Realtime API nerfed vs Advanced Voice Mode?

I got access to the Realtime API this morning.
Playing around with it in the playground it.

Seems like the model is pretty nerfed vs Advanced Voice Mode. Has limited voice models that has a lot less range than AVM in pronounciation, tonality and accents.

What’s your experience?

4 Likes

You might be right with the accents. I seem to have no problem in AVM (Indian accent) – but the realtime API seems to be having issues with the accent (atleast for me) – this is in preliminary testing.

Beyond this: This Realtime API is amazing … (just created a POC for Realtime API + RAG) – this is going to change a lot of things (like data centers)

Are you doing RAG as part of the instructions or via something else like tools?

1 Like

100% agree @ssdavid, this is a basic STT - LLM - TTS like the old voice chatGPT. It cannot do any accents nor non-verbal communication.

I’m in Europe, are you? Any american user can check if their API can fake accents and non-verbal cues ?

Yep, based in Europe. Asked it to switch to Hungarian. AVM is surprisingly good at it, standard voice mode is terrible. This was A LOT closer to SVM.

Haven’t yet checked RAG, but did play around with function calling. Pricing is crazy so will need to do a lot of cost optimization in architecture to make it worthwhile.

The marketing was quite dishonest in cultivating the ambiguity with AVM, probably to justify the pricing.

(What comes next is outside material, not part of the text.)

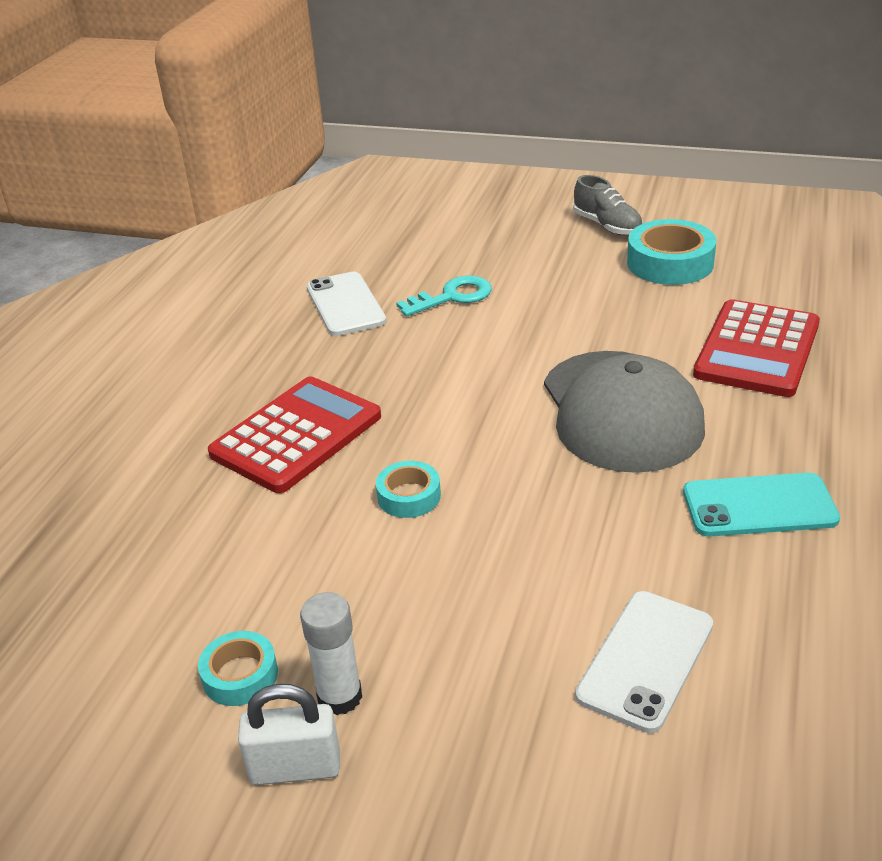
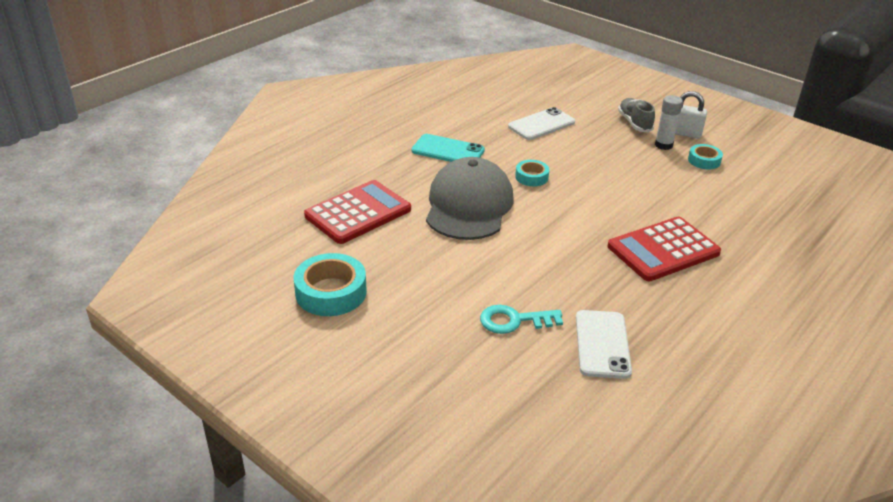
camera: 160 degrees left, 0 degrees up
(409, 496) = (608, 200): turquoise tape -> turquoise tape (531, 177)
(607, 226) = (333, 350): grey shoe -> grey shoe (634, 123)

Gemini 1.5 Pro 002 + whisper for output TTS has the same performance for 32x cheaper. The only difference being the input latency

Using tools (function calling) to get the context from the RAG (Using our own RAG platform) – that part is working great … It’s the UX challenges that seem to be a pain.

I asked it to respond in Hindi and it did a pretty good job with the language and the accent. (The only odd thing was an American voice talking in Hindi – but beyond that, I was quite surprised that it got the pronunciations pretty good)

RAG works great with function calling – got it working well … the only problem is controlling hallucinations (so you will need to test and control extensively for that).

I don’t understand how this isn’t a bigger complaint. This is the only complaint regarding this I could find across all of the forums/reddit/google/discord.

Surely there are more people that see the value in the astronomical difference between the existing OpenAI API tech and the tech behind the ChatGPT advanced voice. Like it’s genuinely MILES ahead of it?

I’m curious when we will see it added as part of the API, but I wouldn’t be surprised to see it at a huge markup. This level of voice AI with a already existing RAG tech will revolutionise so many industries, but it’s just not quite there with the current API.

2 Likes

I agree with you.
I was just now testing the realtime API and comparing it with the advanced voice mode from chatgpt and the experience was so much better with advanced voice mode. I thought I might be doing something wrong, but from this post I can see I’m not the only one with this problem.
Thank you!

Do we have any updates on this? I agree that the advanced voice mode from chatgpt is absolutely miles ahead of the realtime api. Like, it’s not even close. What’s going on?